Stanford CS221 | Autumn 2025 | Lecture 17: Language Models

Massive training datasets

Qwen 3 trains on 36 trillion tokens (~144 TB of text), equivalent to 90 billion sheets of paper stacked 9,000 km high—far exceeding the ISS orbital altitude of 400 km.

Extreme compute costs

Training Llama 3 requires ~3.9×10²⁵ FLOPs, costing approximately $42 million using H100 GPUs and taking 880,000 days on a single GPU versus 650,000 years on a MacBook.

Space-based infrastructure

Major tech companies including Google and Nvidia are actively exploring space-based data centers and GPU deployments to meet the unsustainable computational demands of future models.

Structure and vocabulary

Language models capture the statistical structure of sequences comprising vocabulary (allowable symbols) and grammar (combination rules) across natural languages, code, and sign language.
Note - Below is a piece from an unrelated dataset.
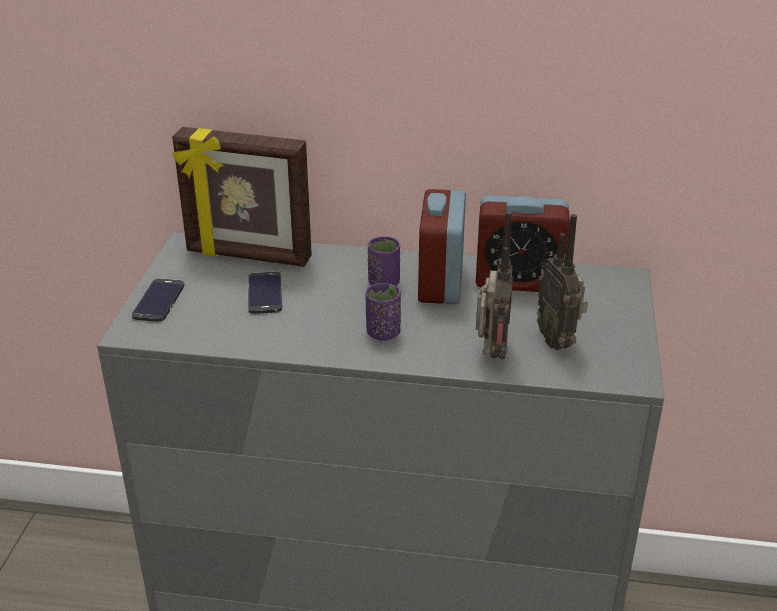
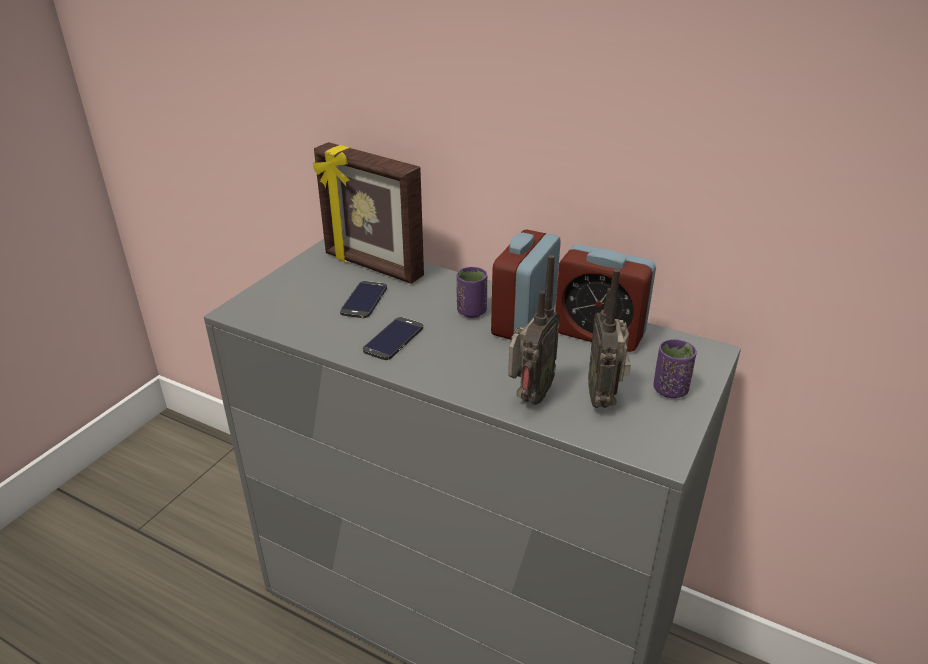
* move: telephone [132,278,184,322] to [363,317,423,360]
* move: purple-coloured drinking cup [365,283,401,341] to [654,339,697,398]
Probabilistic worldview encoding

When completing 'investors celebrated' versus 'investors panicked' after a market crash, the model reveals implicit beliefs and statistical frequencies derived from training data rather than objective truth.

Distribution over sequences

A language model fundamentally represents a probability distribution P(sequence) over all possible character combinations, assigning higher likelihoods to grammatically and semantically coherent continuations.

Tensor operations

Models process batched input embeddings (B×T×D matrices) through neural networks to output probability distributions (B×T×V) over the vocabulary at each position.

Auto-regressive generation

The model predicts one token, appends it to the input sequence, and repeats the process, enabling open-ended text completion through either greedy decoding or probabilistic sampling.

Chain rule decomposition

Joint probabilities factor into products of conditional probabilities P(word|previous context), making next-token prediction mathematically equivalent to modeling complete sequences.

Next-token prediction dominance

All major industrial models (GPT, Llama, Qwen) use next-token prediction as their primary pre-training objective, treating language modeling as multiclass classification over the vocabulary.

Masked language modeling

Alternative approaches predict missing interior tokens (e.g., filling 'import ___ as numpy'), though next-token prediction remains the universal standard for large-scale pre-training.

Batching for scale

Modern implementations process multiple sequences simultaneously while maintaining sequential dependencies, converting the fundamental operation into efficient high-throughput matrix computation.